Our analysis has hitherto taken account only of the common man without reference to natural divergencies of genius or capacity. Professor Geddes has lately been emphasising Comte’s doctrine of history as an interplay of the temporal and spiritual powers, and his classification of the four Social types—Chiefs, People, Emotionals and Intellectuals. Mr. Arnold Bennett found men on the Clyde sorting themselves out into Organisers, Workers, Energisers and Initiators, which classification, as Professor Geddes justly points out, corresponds closely to Comte’s. These types, however, reduce themselves to two, namely those chiefly animated by the impulse of action, and those chiefly animated by the impulse of reflection. Of course, these types shade off imperceptibly into one another, because the impulses which give them their peculiar colour are native to and present in universal human nature. And while it is certain that nature will see to it that mankind will be delivered from the doom of a dead uniformity, it is nevertheless necessary that we should aim at the full development of both the active and reflective impulses in every man. Would that all the Lord’s people were prophets! Hitherto, we have considered man as actuated mainly by the impulse of action; but the release and development of the impulse of reflection is essential to the growth of society. For the experience which is the sequel of action is condemned to sterility except it be reflected upon. Reflection upon experience is the appointed guide of further action. We must, therefore, add to our tests of sound democratic progress, a fourth, namely, that it shall be of a kind to stimulate and encourage reflection. It must, that is, include a method of education whereby every man shall as far as possible become capable of independent thought and sound judgment.

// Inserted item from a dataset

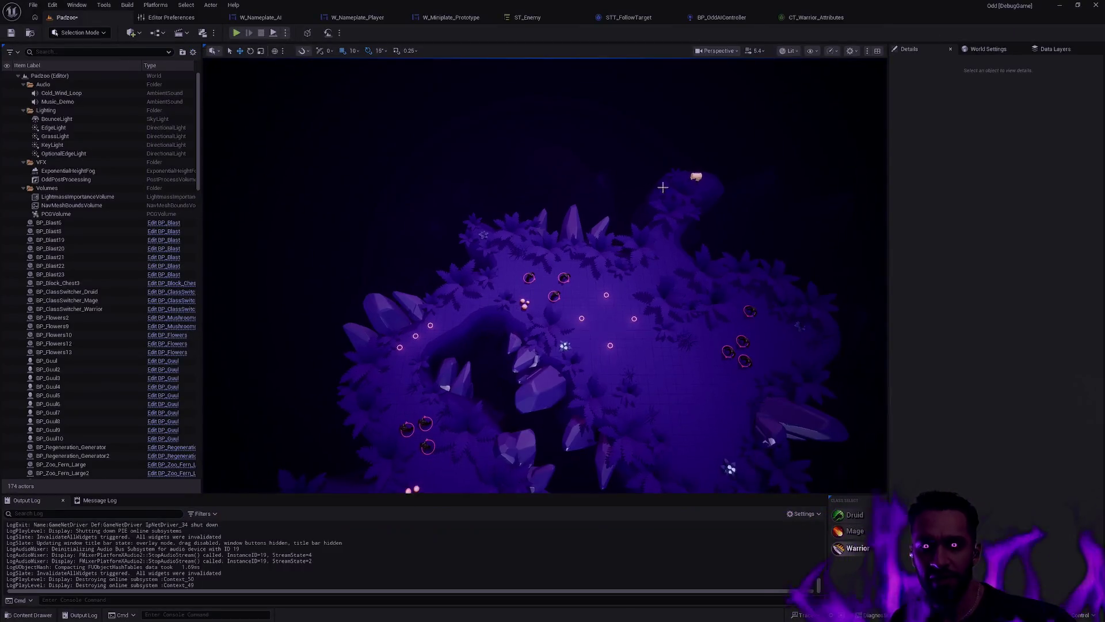
Step: Compare the BP_OddAIController event graph with the STT_FollowTarget task graph
left_click(716, 19)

Out of all this emerges immediately one certain conclusion. The kind of society which encourages creative self-expression, independent judgment and a living expanding fellowship must necessarily be conceived and created in freedom. For to these essential human impulses, freedom is the very breath of life. The initial problem of sociology is, therefore, the achievement of freedom; upon that foundation, and that only, can it build for eternity.